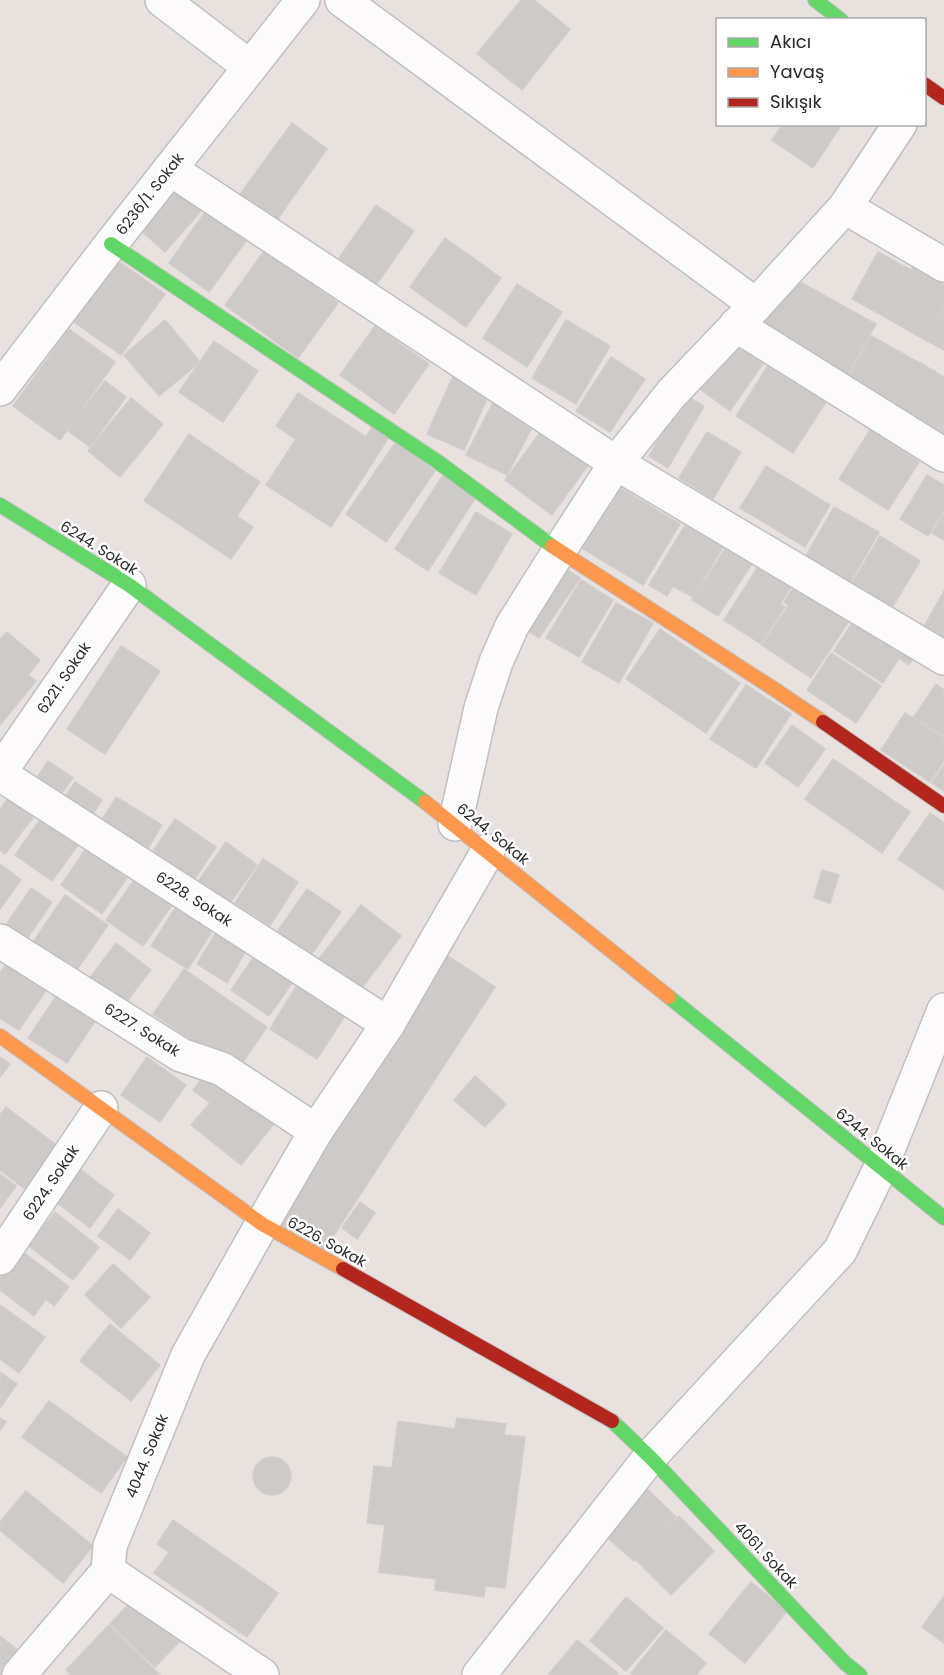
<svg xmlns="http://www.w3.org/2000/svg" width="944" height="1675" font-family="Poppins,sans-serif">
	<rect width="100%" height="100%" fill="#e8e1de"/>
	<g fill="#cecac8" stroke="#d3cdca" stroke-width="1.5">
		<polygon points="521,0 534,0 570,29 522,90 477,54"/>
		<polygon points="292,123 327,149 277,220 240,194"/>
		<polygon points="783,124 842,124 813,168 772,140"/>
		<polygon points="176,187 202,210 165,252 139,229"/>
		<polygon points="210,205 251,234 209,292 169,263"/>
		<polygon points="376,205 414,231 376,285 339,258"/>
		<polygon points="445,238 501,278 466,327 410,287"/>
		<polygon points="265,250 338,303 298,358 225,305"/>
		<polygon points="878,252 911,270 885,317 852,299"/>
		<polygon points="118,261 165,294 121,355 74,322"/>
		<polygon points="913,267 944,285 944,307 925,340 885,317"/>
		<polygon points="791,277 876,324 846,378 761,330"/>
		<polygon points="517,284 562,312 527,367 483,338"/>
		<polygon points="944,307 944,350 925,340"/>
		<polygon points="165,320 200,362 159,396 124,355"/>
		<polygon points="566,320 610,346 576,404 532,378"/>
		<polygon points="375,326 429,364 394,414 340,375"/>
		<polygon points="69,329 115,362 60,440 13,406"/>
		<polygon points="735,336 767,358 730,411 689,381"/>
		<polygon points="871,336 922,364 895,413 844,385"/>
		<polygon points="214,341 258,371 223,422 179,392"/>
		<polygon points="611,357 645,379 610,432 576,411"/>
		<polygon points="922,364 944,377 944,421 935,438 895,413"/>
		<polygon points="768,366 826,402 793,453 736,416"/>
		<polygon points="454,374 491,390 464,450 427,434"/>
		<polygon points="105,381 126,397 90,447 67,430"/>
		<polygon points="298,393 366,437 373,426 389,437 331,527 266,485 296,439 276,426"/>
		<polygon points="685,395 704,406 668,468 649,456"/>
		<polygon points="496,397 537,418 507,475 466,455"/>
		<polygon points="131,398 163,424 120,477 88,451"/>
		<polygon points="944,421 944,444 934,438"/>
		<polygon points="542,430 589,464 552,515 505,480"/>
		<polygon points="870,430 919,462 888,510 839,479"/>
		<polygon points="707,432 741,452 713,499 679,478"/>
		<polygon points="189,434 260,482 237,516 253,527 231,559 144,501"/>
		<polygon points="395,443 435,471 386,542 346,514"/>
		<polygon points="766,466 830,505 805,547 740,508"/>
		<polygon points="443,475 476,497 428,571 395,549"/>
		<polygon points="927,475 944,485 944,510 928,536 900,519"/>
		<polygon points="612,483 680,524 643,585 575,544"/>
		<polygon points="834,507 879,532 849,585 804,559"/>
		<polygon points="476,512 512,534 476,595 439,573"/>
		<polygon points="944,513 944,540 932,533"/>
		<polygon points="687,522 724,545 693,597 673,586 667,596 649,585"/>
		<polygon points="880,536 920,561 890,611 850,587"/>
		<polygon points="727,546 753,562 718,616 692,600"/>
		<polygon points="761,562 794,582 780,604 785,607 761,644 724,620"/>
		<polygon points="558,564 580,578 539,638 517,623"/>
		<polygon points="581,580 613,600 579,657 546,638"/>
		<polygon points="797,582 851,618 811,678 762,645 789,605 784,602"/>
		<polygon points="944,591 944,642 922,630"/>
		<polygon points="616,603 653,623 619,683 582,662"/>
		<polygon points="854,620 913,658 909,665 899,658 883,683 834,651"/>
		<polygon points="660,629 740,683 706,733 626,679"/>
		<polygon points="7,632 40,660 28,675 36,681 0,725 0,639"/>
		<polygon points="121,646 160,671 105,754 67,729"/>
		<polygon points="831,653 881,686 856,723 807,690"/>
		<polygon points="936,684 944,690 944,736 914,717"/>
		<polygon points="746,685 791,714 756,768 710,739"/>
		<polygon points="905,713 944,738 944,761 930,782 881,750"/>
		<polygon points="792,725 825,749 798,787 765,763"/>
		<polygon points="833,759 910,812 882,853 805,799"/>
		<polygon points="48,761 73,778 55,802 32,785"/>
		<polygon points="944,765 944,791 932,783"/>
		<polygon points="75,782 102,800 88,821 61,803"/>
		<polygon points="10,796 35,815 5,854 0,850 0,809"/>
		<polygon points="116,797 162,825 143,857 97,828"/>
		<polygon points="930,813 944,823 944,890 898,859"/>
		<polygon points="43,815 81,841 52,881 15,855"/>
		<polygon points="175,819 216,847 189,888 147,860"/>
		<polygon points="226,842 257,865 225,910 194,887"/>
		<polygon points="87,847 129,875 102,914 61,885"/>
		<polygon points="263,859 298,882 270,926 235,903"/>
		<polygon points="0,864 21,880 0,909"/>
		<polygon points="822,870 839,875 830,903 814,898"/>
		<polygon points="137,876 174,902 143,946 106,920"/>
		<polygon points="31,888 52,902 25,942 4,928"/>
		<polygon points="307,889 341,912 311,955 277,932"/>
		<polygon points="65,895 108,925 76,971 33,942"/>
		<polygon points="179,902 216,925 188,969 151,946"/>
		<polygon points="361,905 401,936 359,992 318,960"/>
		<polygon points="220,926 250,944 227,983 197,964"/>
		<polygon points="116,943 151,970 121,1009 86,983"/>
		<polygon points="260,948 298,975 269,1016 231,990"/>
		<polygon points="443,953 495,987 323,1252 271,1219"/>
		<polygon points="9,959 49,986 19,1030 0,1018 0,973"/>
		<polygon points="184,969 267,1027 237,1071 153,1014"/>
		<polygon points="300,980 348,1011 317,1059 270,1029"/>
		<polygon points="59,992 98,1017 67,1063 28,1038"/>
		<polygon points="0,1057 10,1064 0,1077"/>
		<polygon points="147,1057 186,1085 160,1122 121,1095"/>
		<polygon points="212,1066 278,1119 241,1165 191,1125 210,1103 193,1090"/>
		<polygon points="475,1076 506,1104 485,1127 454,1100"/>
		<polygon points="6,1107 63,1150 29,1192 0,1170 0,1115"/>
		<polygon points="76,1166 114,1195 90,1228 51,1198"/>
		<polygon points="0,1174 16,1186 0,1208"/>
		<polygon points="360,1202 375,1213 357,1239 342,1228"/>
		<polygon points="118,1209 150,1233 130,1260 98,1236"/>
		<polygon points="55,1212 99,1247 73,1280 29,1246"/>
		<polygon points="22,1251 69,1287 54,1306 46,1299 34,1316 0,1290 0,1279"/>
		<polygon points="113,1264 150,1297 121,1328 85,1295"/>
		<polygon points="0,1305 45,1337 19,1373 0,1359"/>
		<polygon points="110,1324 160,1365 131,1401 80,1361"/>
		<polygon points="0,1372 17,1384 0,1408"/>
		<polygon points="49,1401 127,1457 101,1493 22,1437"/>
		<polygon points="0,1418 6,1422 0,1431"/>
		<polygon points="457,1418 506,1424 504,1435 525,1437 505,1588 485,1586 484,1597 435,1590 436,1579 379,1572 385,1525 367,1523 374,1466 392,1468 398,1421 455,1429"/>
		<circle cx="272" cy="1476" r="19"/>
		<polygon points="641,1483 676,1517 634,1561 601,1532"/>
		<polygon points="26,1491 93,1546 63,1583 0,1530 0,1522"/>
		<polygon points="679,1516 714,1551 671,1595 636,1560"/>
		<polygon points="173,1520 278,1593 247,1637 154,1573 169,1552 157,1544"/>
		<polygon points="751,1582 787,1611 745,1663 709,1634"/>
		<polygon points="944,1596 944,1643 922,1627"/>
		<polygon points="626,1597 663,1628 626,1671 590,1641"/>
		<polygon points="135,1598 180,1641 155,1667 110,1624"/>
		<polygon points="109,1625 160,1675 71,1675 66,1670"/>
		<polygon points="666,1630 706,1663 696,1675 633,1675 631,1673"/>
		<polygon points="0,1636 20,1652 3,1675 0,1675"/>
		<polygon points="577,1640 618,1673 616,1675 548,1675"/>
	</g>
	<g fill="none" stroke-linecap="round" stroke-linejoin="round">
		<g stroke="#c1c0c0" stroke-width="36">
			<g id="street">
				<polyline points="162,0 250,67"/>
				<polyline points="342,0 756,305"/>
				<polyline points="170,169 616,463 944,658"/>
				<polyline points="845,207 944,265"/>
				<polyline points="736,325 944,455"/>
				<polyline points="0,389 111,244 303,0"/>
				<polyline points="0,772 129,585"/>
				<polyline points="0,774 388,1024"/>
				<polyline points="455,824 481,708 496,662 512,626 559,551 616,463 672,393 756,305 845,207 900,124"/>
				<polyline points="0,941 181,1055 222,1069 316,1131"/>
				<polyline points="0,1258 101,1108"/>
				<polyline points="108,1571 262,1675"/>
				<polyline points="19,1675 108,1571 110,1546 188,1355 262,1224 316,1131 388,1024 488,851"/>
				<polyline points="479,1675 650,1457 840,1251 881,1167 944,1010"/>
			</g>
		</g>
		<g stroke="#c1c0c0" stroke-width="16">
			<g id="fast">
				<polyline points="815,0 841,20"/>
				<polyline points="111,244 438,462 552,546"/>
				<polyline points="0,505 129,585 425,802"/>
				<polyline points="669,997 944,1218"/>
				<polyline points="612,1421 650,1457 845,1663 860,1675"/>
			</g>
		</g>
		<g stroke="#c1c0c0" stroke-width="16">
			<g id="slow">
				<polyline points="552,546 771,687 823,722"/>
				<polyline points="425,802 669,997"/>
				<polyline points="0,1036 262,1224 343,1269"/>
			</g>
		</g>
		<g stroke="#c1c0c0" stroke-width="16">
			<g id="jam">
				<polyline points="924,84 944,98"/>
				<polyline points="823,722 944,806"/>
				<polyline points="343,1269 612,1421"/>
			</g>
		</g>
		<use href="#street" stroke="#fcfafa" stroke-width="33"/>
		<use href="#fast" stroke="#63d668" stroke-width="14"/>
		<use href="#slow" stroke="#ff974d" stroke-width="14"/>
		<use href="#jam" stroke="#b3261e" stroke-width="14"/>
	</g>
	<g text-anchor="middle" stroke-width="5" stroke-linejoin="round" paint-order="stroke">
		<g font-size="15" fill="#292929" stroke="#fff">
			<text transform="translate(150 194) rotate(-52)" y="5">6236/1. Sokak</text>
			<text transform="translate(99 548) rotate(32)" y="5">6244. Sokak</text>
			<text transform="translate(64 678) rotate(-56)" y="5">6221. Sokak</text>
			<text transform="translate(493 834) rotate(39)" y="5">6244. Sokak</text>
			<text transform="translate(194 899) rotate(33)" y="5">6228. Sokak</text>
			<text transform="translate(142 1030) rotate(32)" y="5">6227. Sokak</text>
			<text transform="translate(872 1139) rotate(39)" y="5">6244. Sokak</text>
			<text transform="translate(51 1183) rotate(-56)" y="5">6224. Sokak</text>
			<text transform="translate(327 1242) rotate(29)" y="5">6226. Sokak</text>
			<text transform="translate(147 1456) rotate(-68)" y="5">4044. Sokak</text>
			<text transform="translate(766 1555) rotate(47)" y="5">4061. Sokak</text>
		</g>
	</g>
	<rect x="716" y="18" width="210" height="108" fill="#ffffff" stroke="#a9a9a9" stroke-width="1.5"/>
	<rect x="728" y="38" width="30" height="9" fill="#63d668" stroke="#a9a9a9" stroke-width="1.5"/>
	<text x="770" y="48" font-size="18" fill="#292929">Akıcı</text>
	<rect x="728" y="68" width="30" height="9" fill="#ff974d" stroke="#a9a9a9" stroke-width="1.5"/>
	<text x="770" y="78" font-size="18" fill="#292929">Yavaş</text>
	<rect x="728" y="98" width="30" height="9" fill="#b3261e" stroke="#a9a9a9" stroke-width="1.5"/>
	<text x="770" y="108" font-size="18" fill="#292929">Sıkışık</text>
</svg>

## What this task involves
Filter the entries down to the lines containing "round". Copy each of those lines.

## Result for this task
	<g fill="none" stroke-linecap="round" stroke-linejoin="round">
	<g text-anchor="middle" stroke-width="5" stroke-linejoin="round" paint-order="stroke">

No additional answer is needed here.